TASK BRIEF: Copy exactly and only the lines running from the one that contains "Lines per view: lens" to the final line of the data below, without the pictures.
****************************************
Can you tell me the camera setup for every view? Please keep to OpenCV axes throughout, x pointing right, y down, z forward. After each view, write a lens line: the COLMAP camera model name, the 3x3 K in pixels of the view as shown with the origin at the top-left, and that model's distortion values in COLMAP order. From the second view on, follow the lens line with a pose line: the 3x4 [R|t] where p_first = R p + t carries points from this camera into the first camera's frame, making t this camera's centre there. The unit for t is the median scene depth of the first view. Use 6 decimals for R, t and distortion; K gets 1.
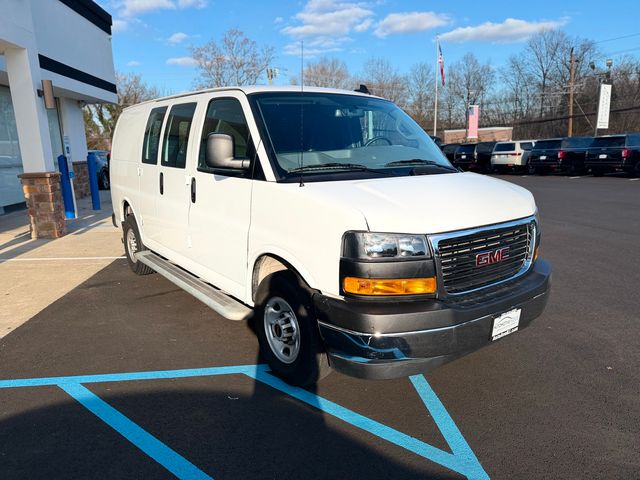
lens RADIAL K [[453.7, 0, 319.4], [0, 453.7, 241.7], [0, 0, 1]] dist [0.005198, 0.000643]
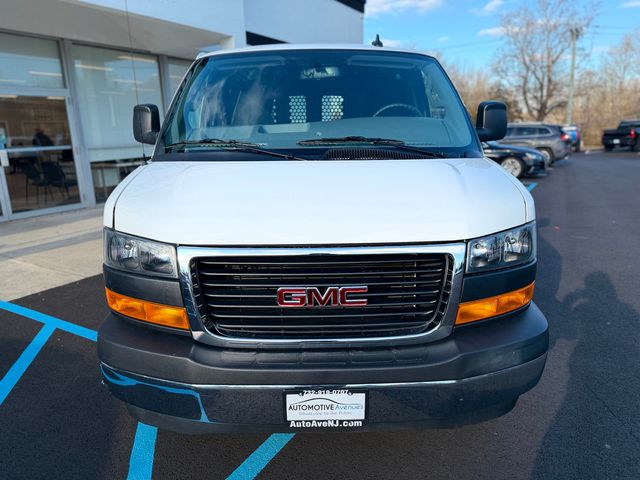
lens RADIAL K [[453.7, 0, 319.4], [0, 453.7, 237.5], [0, 0, 1]] dist [0.005198, 0.000643]
pose [[0.816911, 0.141266, -0.559196, 0.616276], [-0.116073, 0.989971, 0.080522, -0.083294], [0.564963, -0.000872, 0.825116, 0.422885]]
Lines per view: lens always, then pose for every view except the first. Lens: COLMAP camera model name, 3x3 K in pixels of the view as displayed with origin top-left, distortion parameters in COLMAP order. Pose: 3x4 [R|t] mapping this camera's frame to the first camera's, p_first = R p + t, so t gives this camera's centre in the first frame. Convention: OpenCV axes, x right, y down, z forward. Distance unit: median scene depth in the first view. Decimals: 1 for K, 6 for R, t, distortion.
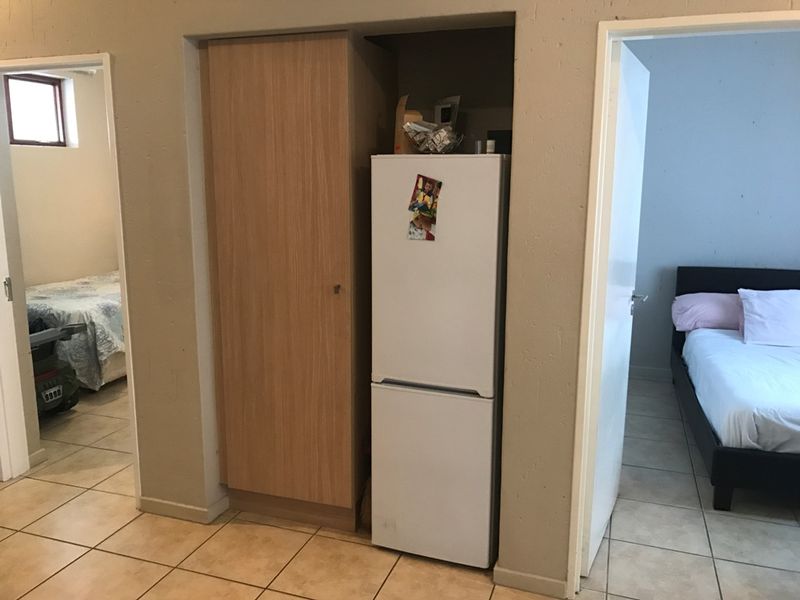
lens RADIAL K [[664.6, 0, 400.0], [0, 664.6, 300.0], [0, 0, 1]] dist [0.007982, -0.002396]
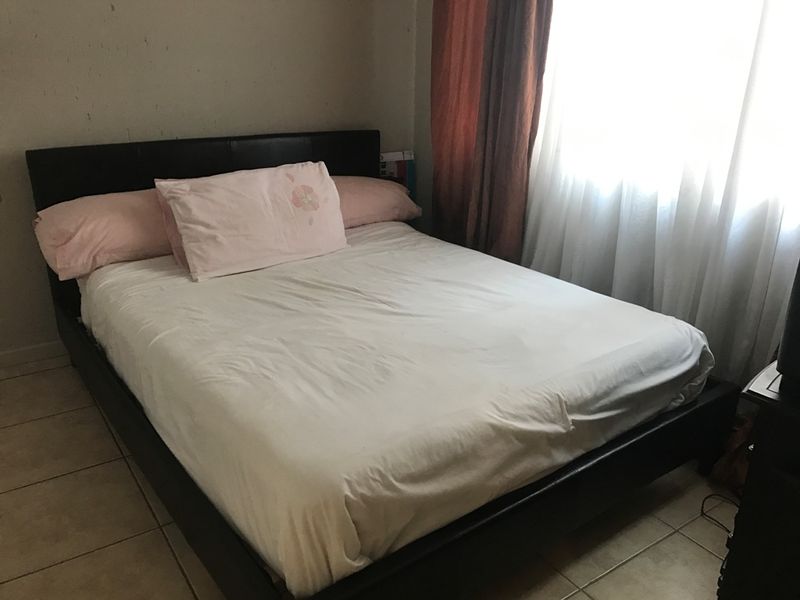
lens RADIAL K [[664.6, 0, 400.0], [0, 664.6, 300.0], [0, 0, 1]] dist [0.007982, -0.002396]
pose [[0.595385, -0.270025, 0.756705, 0.198176], [0.127648, 0.961660, 0.242727, -0.030446], [-0.793235, -0.047925, 0.607026, 0.528253]]
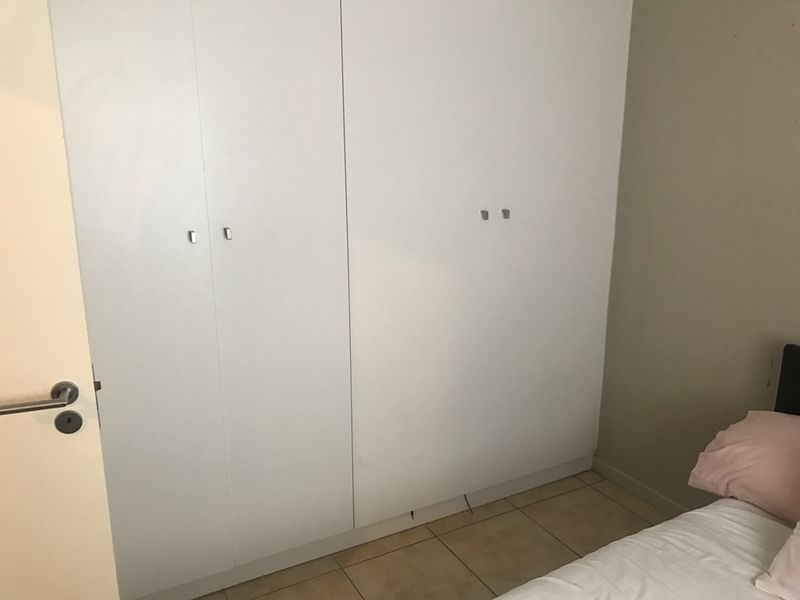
lens RADIAL K [[650.8, 0, 408.5], [0, 650.8, 301.3], [0, 0, 1]] dist [0.011166, -0.000507]
pose [[0.735386, 0.163980, -0.657509, 0.578010], [-0.123683, 0.986461, 0.107687, -0.103809], [0.666266, 0.002132, 0.745711, 0.590103]]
****************************************
YOUR RESPONSE:
Lines per view: lens always, then pose for every view except the first. Lens: COLMAP camera model name, 3x3 K in pixels of the view as displayed with origin top-left, distortion parameters in COLMAP order. Pose: 3x4 [R|t] mapping this camera's frame to the first camera's, p_first = R p + t, so t gives this camera's centre in the first frame. Convention: OpenCV axes, x right, y down, z forward. Distance unit: median scene depth in the first view. Decimals: 1 for K, 6 for R, t, distortion.
lens RADIAL K [[664.6, 0, 400.0], [0, 664.6, 300.0], [0, 0, 1]] dist [0.007982, -0.002396]
lens RADIAL K [[664.6, 0, 400.0], [0, 664.6, 300.0], [0, 0, 1]] dist [0.007982, -0.002396]
pose [[0.595385, -0.270025, 0.756705, 0.198176], [0.127648, 0.961660, 0.242727, -0.030446], [-0.793235, -0.047925, 0.607026, 0.528253]]
lens RADIAL K [[650.8, 0, 408.5], [0, 650.8, 301.3], [0, 0, 1]] dist [0.011166, -0.000507]
pose [[0.735386, 0.163980, -0.657509, 0.578010], [-0.123683, 0.986461, 0.107687, -0.103809], [0.666266, 0.002132, 0.745711, 0.590103]]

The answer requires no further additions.